TASK GOAL »
Write all of the entries again. Keep them exactly as they are.

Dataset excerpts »
• • • •

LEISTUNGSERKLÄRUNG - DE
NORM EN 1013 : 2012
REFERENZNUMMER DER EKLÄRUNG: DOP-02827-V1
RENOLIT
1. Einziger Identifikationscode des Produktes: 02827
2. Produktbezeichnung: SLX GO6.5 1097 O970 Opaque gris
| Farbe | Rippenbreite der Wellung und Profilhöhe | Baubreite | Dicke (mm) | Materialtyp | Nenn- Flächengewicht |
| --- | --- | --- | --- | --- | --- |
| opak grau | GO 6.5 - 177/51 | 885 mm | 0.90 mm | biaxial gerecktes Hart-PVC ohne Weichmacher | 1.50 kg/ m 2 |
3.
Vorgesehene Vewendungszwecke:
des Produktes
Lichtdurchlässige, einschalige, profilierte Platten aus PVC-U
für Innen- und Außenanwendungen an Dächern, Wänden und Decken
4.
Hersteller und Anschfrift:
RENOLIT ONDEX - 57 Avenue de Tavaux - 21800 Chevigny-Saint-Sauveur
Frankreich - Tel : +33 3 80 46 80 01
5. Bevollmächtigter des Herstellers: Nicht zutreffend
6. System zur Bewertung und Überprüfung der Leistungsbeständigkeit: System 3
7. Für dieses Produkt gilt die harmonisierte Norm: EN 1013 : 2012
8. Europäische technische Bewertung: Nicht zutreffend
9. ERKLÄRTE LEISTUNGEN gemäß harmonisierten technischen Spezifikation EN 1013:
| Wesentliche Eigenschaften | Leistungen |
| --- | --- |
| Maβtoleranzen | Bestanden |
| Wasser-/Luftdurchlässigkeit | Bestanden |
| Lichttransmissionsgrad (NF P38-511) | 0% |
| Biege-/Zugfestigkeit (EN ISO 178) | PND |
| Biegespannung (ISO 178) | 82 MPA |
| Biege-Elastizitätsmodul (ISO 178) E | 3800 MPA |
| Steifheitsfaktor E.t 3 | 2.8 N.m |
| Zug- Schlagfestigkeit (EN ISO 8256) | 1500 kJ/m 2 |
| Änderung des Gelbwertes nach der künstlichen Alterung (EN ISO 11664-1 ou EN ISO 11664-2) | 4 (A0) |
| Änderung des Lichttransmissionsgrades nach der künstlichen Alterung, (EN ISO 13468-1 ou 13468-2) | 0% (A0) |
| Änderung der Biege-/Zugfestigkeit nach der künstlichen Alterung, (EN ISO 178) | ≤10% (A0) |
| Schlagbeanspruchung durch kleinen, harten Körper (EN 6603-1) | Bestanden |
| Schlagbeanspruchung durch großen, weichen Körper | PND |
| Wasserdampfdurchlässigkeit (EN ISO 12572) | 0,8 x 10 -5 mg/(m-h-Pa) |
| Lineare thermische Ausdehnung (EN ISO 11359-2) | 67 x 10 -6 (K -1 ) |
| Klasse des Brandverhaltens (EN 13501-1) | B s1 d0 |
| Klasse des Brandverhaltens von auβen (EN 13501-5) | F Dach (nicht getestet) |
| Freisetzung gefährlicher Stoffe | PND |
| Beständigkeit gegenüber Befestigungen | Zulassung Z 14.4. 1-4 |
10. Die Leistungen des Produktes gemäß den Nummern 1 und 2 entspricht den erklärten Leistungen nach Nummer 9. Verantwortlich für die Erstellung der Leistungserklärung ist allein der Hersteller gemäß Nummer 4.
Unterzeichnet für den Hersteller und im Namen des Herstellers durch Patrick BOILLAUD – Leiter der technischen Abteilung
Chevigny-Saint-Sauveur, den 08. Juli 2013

• • • •

SOLUTION »
LEISTUNGSERKLÄRUNG - DE
NORM EN 1013 : 2012
REFERENZNUMMER DER EKLÄRUNG: DOP-02827-V1
RENOLIT
1. Einziger Identifikationscode des Produktes: 02827
2. Produktbezeichnung: SLX GO6.5 1097 O970 Opaque gris
| Farbe | Rippenbreite der Wellung und Profilhöhe | Baubreite | Dicke (mm) | Materialtyp | Nenn- Flächengewicht |
| --- | --- | --- | --- | --- | --- |
| opak grau | GO 6.5 - 177/51 | 885 mm | 0.90 mm | biaxial gerecktes Hart-PVC ohne Weichmacher | 1.50 kg/ m 2 |
3.
Vorgesehene Vewendungszwecke:
des Produktes
Lichtdurchlässige, einschalige, profilierte Platten aus PVC-U
für Innen- und Außenanwendungen an Dächern, Wänden und Decken
4.
Hersteller und Anschfrift:
RENOLIT ONDEX - 57 Avenue de Tavaux - 21800 Chevigny-Saint-Sauveur
Frankreich - Tel : +33 3 80 46 80 01
5. Bevollmächtigter des Herstellers: Nicht zutreffend
6. System zur Bewertung und Überprüfung der Leistungsbeständigkeit: System 3
7. Für dieses Produkt gilt die harmonisierte Norm: EN 1013 : 2012
8. Europäische technische Bewertung: Nicht zutreffend
9. ERKLÄRTE LEISTUNGEN gemäß harmonisierten technischen Spezifikation EN 1013:
| Wesentliche Eigenschaften | Leistungen |
| --- | --- |
| Maβtoleranzen | Bestanden |
| Wasser-/Luftdurchlässigkeit | Bestanden |
| Lichttransmissionsgrad (NF P38-511) | 0% |
| Biege-/Zugfestigkeit (EN ISO 178) | PND |
| Biegespannung (ISO 178) | 82 MPA |
| Biege-Elastizitätsmodul (ISO 178) E | 3800 MPA |
| Steifheitsfaktor E.t 3 | 2.8 N.m |
| Zug- Schlagfestigkeit (EN ISO 8256) | 1500 kJ/m 2 |
| Änderung des Gelbwertes nach der künstlichen Alterung (EN ISO 11664-1 ou EN ISO 11664-2) | 4 (A0) |
| Änderung des Lichttransmissionsgrades nach der künstlichen Alterung, (EN ISO 13468-1 ou 13468-2) | 0% (A0) |
| Änderung der Biege-/Zugfestigkeit nach der künstlichen Alterung, (EN ISO 178) | ≤10% (A0) |
| Schlagbeanspruchung durch kleinen, harten Körper (EN 6603-1) | Bestanden |
| Schlagbeanspruchung durch großen, weichen Körper | PND |
| Wasserdampfdurchlässigkeit (EN ISO 12572) | 0,8 x 10 -5 mg/(m-h-Pa) |
| Lineare thermische Ausdehnung (EN ISO 11359-2) | 67 x 10 -6 (K -1 ) |
| Klasse des Brandverhaltens (EN 13501-1) | B s1 d0 |
| Klasse des Brandverhaltens von auβen (EN 13501-5) | F Dach (nicht getestet) |
| Freisetzung gefährlicher Stoffe | PND |
| Beständigkeit gegenüber Befestigungen | Zulassung Z 14.4. 1-4 |
10. Die Leistungen des Produktes gemäß den Nummern 1 und 2 entspricht den erklärten Leistungen nach Nummer 9. Verantwortlich für die Erstellung der Leistungserklärung ist allein der Hersteller gemäß Nummer 4.
Unterzeichnet für den Hersteller und im Namen des Herstellers durch Patrick BOILLAUD – Leiter der technischen Abteilung
Chevigny-Saint-Sauveur, den 08. Juli 2013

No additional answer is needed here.